> HOW TO COMPLETE THIS TASK:
The records follow. Copy them exactly, but omit the pictures.

> SUPPLIED RECORDS:
Content starts

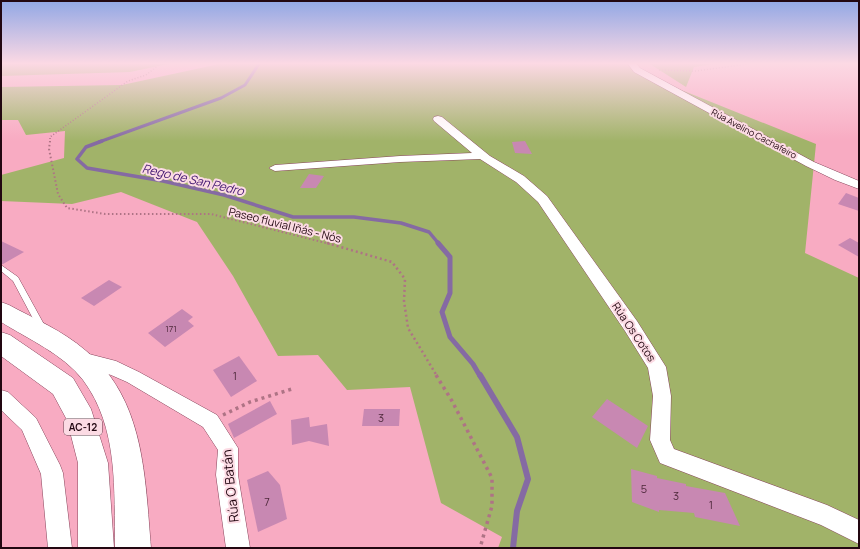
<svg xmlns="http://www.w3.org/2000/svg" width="860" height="549" font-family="Manrope,sans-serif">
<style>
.green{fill:#a1b369}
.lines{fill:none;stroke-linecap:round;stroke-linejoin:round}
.stream-far3{stroke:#856aa3;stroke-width:3}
.stream-far2{stroke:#856aa3;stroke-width:3.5}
.stream-far1{stroke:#856aa3;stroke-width:5}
.stream{stroke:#856aa3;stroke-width:6}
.building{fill:#c888b2}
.lane-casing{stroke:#88455c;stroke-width:1}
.street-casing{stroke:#88455c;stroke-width:1}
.highway-casing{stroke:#88455c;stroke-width:1}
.path-far3{stroke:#ae7385;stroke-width:1.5;stroke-dasharray:1 2;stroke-linecap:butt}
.path-far2{stroke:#ae7385;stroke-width:2;stroke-dasharray:1.5 2.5;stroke-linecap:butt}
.path-far1{stroke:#ae7385;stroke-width:2.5;stroke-dasharray:2 3;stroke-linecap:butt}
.path{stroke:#ae7385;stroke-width:3.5;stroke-dasharray:3 4;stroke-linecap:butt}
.lane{fill:#fff;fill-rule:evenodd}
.street{fill:#fff;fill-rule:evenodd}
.highway{fill:#fff;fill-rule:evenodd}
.labels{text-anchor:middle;stroke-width:4;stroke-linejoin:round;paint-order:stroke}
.far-street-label{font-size:9px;fill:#220711;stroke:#fcdbe4}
.number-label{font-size:9px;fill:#4c2739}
.shield{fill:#fcdbe4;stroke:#634750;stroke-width:1}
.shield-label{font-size:10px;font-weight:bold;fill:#220711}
.street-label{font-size:11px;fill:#220711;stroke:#fcdbe4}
.near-number-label{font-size:11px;fill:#4c2739}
.water-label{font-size:12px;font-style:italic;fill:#421771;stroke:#fcdbe4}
.near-street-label{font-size:13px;fill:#220711;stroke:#fcdbe4}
</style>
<rect width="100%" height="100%" fill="#f8abc2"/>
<g class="green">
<path d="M1,64H168L130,72L1,76Z"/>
<path d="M219,64H633L674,87L816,144L805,253L859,278V548H498L502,537L441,503L410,387L347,390L318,355L278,356L233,276L197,222L121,192L72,204L1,201V175L64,158L65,131L26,135L18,120H1V87L122,85Z"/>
<path d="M650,64H713L694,67L686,87Z"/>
</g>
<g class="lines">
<path class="stream-far3" d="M99,142L221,98L245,85L259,64"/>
<path class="stream-far2" d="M102,141L86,147L77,159L87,168L163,181L224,195L293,217H354L401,223L429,232L439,244"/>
<path class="stream-far1" d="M438,243L450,257V293L442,312L450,337L473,364L480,376"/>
<path class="stream" d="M480,375L517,437L528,479L517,511L513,548"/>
</g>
<g class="building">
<path d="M525,141L532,154L515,153L512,142Z"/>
<path d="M309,174L324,176L316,188H300Z"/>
<path d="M846,193L859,198V211L838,204Z"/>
<path d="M850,238L859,243V257L838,245Z"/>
<path d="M1,241L24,252L3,264H1Z"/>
<path d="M109,280L122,287L94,306L81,298Z"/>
<path d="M182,309L193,317L188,321L194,326L165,347L148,333Z"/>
<path d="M239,356L257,381L231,397L213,370Z"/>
<path d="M607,399L648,426L637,448L592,417Z"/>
<path d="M270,401L277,414L234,438L228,424Z"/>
<path d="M364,409H400L399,426H362Z"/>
<path d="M309,417L310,427L327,424L329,446L309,441L292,445L291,420Z"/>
<path d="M631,469L657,476V478L686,484V486L725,493L740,526L695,517L694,513L659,510V512L632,502Z"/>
<path d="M268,471L280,485L287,519L258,532L247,480Z"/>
</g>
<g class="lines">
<g class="lane-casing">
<path id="lane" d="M1,265L18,277L46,328L45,330L42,331L39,330L13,281L1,271Z"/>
</g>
<g class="street-casing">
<g id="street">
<path d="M628,64H637L640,68L814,162L859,181V189L835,180L806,166L634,72Z"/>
<path d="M438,116L442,117L490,156L524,176L547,196L637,321L666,367L671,396L670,440L674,449L827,505L859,520V544L821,525L660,463L650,440L653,396L648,368L625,331L538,202L516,182L480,159L400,162L275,171L269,168L275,165L400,156L472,153L434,121L433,119L434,117Z"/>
<path d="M81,352L116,361L139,372L217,415L238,448V475L250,548H226L216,475L218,450L203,427L127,382L111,375L75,364L72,359L75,354Z"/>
<path d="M1,390L8,392L36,418L60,465L63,473L72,548H48L41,474L22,430L1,410Z"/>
</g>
</g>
<g class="highway-casing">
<g id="highway">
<path d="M1,302L9,305C35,319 63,331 85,350C145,398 145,478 151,548H115C114,491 119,428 83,380C63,354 28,339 1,322Z"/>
<path d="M1,332L10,335L73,378L91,409L108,463L114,548H78V463L67,420L53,394L1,356Z"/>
</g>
</g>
<g class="path-far3">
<path d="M659,70L696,71L747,64"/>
<path d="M50,142V137L128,81L146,75L160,64"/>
</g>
<path class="path-far2" d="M50,141L49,149L58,194L67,208L105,214H211L330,244"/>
<path class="path-far1" d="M327,243L392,262L405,279L404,301L408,328L437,376"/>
<g class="path">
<path d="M436,375L452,401L492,478V506L480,548"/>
<path d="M223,415L250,402L292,389"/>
</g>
<use href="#lane" class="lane"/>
<use href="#street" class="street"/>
<use href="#highway" class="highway"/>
</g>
<linearGradient id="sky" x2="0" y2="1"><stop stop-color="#91a7e5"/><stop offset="0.45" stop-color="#fcd9e4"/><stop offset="1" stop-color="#fcd9e4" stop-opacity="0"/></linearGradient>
<rect width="860" height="141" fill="url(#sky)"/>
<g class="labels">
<g class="far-street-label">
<text transform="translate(754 134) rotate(28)" y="3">Rúa Avelino Cachafeiro</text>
</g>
<g class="number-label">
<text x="171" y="332">171</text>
</g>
<rect class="shield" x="64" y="419" width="38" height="16" rx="3"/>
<g class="shield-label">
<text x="83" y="431">AC-12</text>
</g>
<g class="street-label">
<text transform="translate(285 225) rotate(14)" y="4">Paseo fluvial Iñás - Nós</text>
<text transform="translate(634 332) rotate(56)" y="4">Rúa Os Cotos</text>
</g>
<g class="near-number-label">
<text x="235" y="380">1</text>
<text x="381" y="422">3</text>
<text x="644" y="493">5</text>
<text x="676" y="500">3</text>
<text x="267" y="506">7</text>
<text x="711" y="509">1</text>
</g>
<g class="water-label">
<text transform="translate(193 180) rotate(13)" y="4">Rego de San Pedro</text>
</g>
<g class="near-street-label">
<text transform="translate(230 486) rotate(-96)" y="5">Rúa O Batán</text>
</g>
</g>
<rect width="860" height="549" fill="none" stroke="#220711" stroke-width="4"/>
</svg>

Content ends

> ANSWER SPACE:
<svg xmlns="http://www.w3.org/2000/svg" width="860" height="549" font-family="Manrope,sans-serif">
<style>
.green{fill:#a1b369}
.lines{fill:none;stroke-linecap:round;stroke-linejoin:round}
.stream-far3{stroke:#856aa3;stroke-width:3}
.stream-far2{stroke:#856aa3;stroke-width:3.5}
.stream-far1{stroke:#856aa3;stroke-width:5}
.stream{stroke:#856aa3;stroke-width:6}
.building{fill:#c888b2}
.lane-casing{stroke:#88455c;stroke-width:1}
.street-casing{stroke:#88455c;stroke-width:1}
.highway-casing{stroke:#88455c;stroke-width:1}
.path-far3{stroke:#ae7385;stroke-width:1.5;stroke-dasharray:1 2;stroke-linecap:butt}
.path-far2{stroke:#ae7385;stroke-width:2;stroke-dasharray:1.5 2.5;stroke-linecap:butt}
.path-far1{stroke:#ae7385;stroke-width:2.5;stroke-dasharray:2 3;stroke-linecap:butt}
.path{stroke:#ae7385;stroke-width:3.5;stroke-dasharray:3 4;stroke-linecap:butt}
.lane{fill:#fff;fill-rule:evenodd}
.street{fill:#fff;fill-rule:evenodd}
.highway{fill:#fff;fill-rule:evenodd}
.labels{text-anchor:middle;stroke-width:4;stroke-linejoin:round;paint-order:stroke}
.far-street-label{font-size:9px;fill:#220711;stroke:#fcdbe4}
.number-label{font-size:9px;fill:#4c2739}
.shield{fill:#fcdbe4;stroke:#634750;stroke-width:1}
.shield-label{font-size:10px;font-weight:bold;fill:#220711}
.street-label{font-size:11px;fill:#220711;stroke:#fcdbe4}
.near-number-label{font-size:11px;fill:#4c2739}
.water-label{font-size:12px;font-style:italic;fill:#421771;stroke:#fcdbe4}
.near-street-label{font-size:13px;fill:#220711;stroke:#fcdbe4}
</style>
<rect width="100%" height="100%" fill="#f8abc2"/>
<g class="green">
<path d="M1,64H168L130,72L1,76Z"/>
<path d="M219,64H633L674,87L816,144L805,253L859,278V548H498L502,537L441,503L410,387L347,390L318,355L278,356L233,276L197,222L121,192L72,204L1,201V175L64,158L65,131L26,135L18,120H1V87L122,85Z"/>
<path d="M650,64H713L694,67L686,87Z"/>
</g>
<g class="lines">
<path class="stream-far3" d="M99,142L221,98L245,85L259,64"/>
<path class="stream-far2" d="M102,141L86,147L77,159L87,168L163,181L224,195L293,217H354L401,223L429,232L439,244"/>
<path class="stream-far1" d="M438,243L450,257V293L442,312L450,337L473,364L480,376"/>
<path class="stream" d="M480,375L517,437L528,479L517,511L513,548"/>
</g>
<g class="building">
<path d="M525,141L532,154L515,153L512,142Z"/>
<path d="M309,174L324,176L316,188H300Z"/>
<path d="M846,193L859,198V211L838,204Z"/>
<path d="M850,238L859,243V257L838,245Z"/>
<path d="M1,241L24,252L3,264H1Z"/>
<path d="M109,280L122,287L94,306L81,298Z"/>
<path d="M182,309L193,317L188,321L194,326L165,347L148,333Z"/>
<path d="M239,356L257,381L231,397L213,370Z"/>
<path d="M607,399L648,426L637,448L592,417Z"/>
<path d="M270,401L277,414L234,438L228,424Z"/>
<path d="M364,409H400L399,426H362Z"/>
<path d="M309,417L310,427L327,424L329,446L309,441L292,445L291,420Z"/>
<path d="M631,469L657,476V478L686,484V486L725,493L740,526L695,517L694,513L659,510V512L632,502Z"/>
<path d="M268,471L280,485L287,519L258,532L247,480Z"/>
</g>
<g class="lines">
<g class="lane-casing">
<path id="lane" d="M1,265L18,277L46,328L45,330L42,331L39,330L13,281L1,271Z"/>
</g>
<g class="street-casing">
<g id="street">
<path d="M628,64H637L640,68L814,162L859,181V189L835,180L806,166L634,72Z"/>
<path d="M438,116L442,117L490,156L524,176L547,196L637,321L666,367L671,396L670,440L674,449L827,505L859,520V544L821,525L660,463L650,440L653,396L648,368L625,331L538,202L516,182L480,159L400,162L275,171L269,168L275,165L400,156L472,153L434,121L433,119L434,117Z"/>
<path d="M81,352L116,361L139,372L217,415L238,448V475L250,548H226L216,475L218,450L203,427L127,382L111,375L75,364L72,359L75,354Z"/>
<path d="M1,390L8,392L36,418L60,465L63,473L72,548H48L41,474L22,430L1,410Z"/>
</g>
</g>
<g class="highway-casing">
<g id="highway">
<path d="M1,302L9,305C35,319 63,331 85,350C145,398 145,478 151,548H115C114,491 119,428 83,380C63,354 28,339 1,322Z"/>
<path d="M1,332L10,335L73,378L91,409L108,463L114,548H78V463L67,420L53,394L1,356Z"/>
</g>
</g>
<g class="path-far3">
<path d="M659,70L696,71L747,64"/>
<path d="M50,142V137L128,81L146,75L160,64"/>
</g>
<path class="path-far2" d="M50,141L49,149L58,194L67,208L105,214H211L330,244"/>
<path class="path-far1" d="M327,243L392,262L405,279L404,301L408,328L437,376"/>
<g class="path">
<path d="M436,375L452,401L492,478V506L480,548"/>
<path d="M223,415L250,402L292,389"/>
</g>
<use href="#lane" class="lane"/>
<use href="#street" class="street"/>
<use href="#highway" class="highway"/>
</g>
<linearGradient id="sky" x2="0" y2="1"><stop stop-color="#91a7e5"/><stop offset="0.45" stop-color="#fcd9e4"/><stop offset="1" stop-color="#fcd9e4" stop-opacity="0"/></linearGradient>
<rect width="860" height="141" fill="url(#sky)"/>
<g class="labels">
<g class="far-street-label">
<text transform="translate(754 134) rotate(28)" y="3">Rúa Avelino Cachafeiro</text>
</g>
<g class="number-label">
<text x="171" y="332">171</text>
</g>
<rect class="shield" x="64" y="419" width="38" height="16" rx="3"/>
<g class="shield-label">
<text x="83" y="431">AC-12</text>
</g>
<g class="street-label">
<text transform="translate(285 225) rotate(14)" y="4">Paseo fluvial Iñás - Nós</text>
<text transform="translate(634 332) rotate(56)" y="4">Rúa Os Cotos</text>
</g>
<g class="near-number-label">
<text x="235" y="380">1</text>
<text x="381" y="422">3</text>
<text x="644" y="493">5</text>
<text x="676" y="500">3</text>
<text x="267" y="506">7</text>
<text x="711" y="509">1</text>
</g>
<g class="water-label">
<text transform="translate(193 180) rotate(13)" y="4">Rego de San Pedro</text>
</g>
<g class="near-street-label">
<text transform="translate(230 486) rotate(-96)" y="5">Rúa O Batán</text>
</g>
</g>
<rect width="860" height="549" fill="none" stroke="#220711" stroke-width="4"/>
</svg>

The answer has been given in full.